# Task to carry out
Continue the column on longevity pills and turning back the clock from its last sentence.

# Extract
· · ·

SCIENTISTS are predicting that longevity drugs will be available by 2012.

In the future, people could live longer and healthier lives to way beyond 100, by taking a pill once a day.

This was the vision of a kind of immortality presented by Professor Nir Barzilai of the Albert Einstein College of Medicine in New York at the conference Turning Back The Clock, organised by the Royal Society.

“I’m seeing 100-year-olds who are not only 100 years old but in great shape. They’re driving and painting, and they say life is beautiful. I have this bias that makes me believe we have the ability, as a species, to get to 100 if we prevent some of these age-related diseases.”

To achieve longevity would need a fundamental shift in medical opinion to view ageing as a treatable condition rather than inevitable.

“Ageing needs to be defined as a disease,” he said.

The medical research is in place to develop a pill that could be taken once a day by people when they reach their forties or fifties that would stave off the effects of old age, he suggested.

By heck, where do I sign up for a supply? I already take an aspirin a day and a cod liver oil capsule but an immortality pill would be just the job. Except that, if I should have started taking one when I reached 40, I may have missed the boat.

Perhaps scientists should also look at ways of really turning back the clock. Television advertisements promise women smooth wrinkle free skin. Mind you, they usually feature models who are no more than 30. Of course they don’t have wrinkles. They’re 30. But it doesn’t stop ladies buying the products anyway, just in case.

So, as well as developing a long-life pill, maybe scientists should look for an elixir of youth for our new generation of centenarians, so that great-grandma can look like Jane Fonda in Barbarella and great-grandad, once his cap has been removed and he’s put his teeth in, will look like Gladiator Russell Crowe.

· · ·

# Supplied entries
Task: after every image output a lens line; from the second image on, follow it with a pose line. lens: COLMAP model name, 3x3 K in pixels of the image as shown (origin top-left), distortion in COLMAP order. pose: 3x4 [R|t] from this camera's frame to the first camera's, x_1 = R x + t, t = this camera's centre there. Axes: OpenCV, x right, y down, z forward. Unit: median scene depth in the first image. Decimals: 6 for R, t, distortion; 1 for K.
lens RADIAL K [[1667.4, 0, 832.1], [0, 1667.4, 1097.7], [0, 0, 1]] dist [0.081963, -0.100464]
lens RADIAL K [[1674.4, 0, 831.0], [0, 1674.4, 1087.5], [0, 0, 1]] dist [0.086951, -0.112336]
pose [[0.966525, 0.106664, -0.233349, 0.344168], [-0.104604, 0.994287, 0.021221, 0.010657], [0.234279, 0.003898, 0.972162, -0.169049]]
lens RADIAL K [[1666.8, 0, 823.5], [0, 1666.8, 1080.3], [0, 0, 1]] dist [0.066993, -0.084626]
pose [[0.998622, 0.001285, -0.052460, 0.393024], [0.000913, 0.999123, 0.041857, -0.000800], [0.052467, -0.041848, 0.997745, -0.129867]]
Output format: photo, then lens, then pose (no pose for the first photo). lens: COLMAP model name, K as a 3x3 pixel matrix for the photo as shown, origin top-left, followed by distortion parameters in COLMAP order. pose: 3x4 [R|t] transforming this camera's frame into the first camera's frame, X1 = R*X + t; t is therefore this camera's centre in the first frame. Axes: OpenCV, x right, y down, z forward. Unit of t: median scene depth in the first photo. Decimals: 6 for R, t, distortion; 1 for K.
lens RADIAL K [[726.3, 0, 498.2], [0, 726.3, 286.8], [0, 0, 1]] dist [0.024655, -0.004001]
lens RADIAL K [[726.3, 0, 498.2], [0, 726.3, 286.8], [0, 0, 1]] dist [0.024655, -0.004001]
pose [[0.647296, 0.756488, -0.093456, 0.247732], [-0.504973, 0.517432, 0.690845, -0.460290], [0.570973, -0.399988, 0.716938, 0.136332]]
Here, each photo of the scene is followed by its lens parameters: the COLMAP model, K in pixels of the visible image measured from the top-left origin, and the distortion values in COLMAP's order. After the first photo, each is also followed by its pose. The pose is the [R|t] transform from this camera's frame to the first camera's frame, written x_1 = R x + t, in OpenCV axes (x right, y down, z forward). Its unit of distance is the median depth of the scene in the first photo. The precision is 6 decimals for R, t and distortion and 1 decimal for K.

· · ·

# Result
People in the West are already living longer because of improvements in health, lifestyle and environment. Life expectancy increased by more than 30 years during the 20th century and we now have more pensioners than ever before.

In 1900, the average lifespan in the UK was 45 for men and 48 for women. Today it is 77 for men and 81 for women and we are nowhere near the top of the lifespan league. The world average is 64 and 70, while in Swaziland, which is at the bottom, it is 39.

Scientists have long believed there is no reason to think ageing has hit a limit. Add the once-a-day pill suggested by the Professor into the equation and the sky’s the limit. Because reaching 100 is only the start.

Some researchers believe a person has already been born who will live to be 150. One recently claimed the Methuselah Mouse Prize by keeping a mouse alive for almost five years – almost 50% longer than normal – by altering a gene.

The Methuselah Prize’s co-founder, Aubrey de Grey of Cambridge University, a theoretical biogerontologist, believes there is a 50-50 chance that by 2030, medical science will be able to repair human body cells faster than they are damaged.

Never mind living to 150, we are talking about a real Methuselah lifespan of 969 years and more.

But would anyone want to live for a thousand years?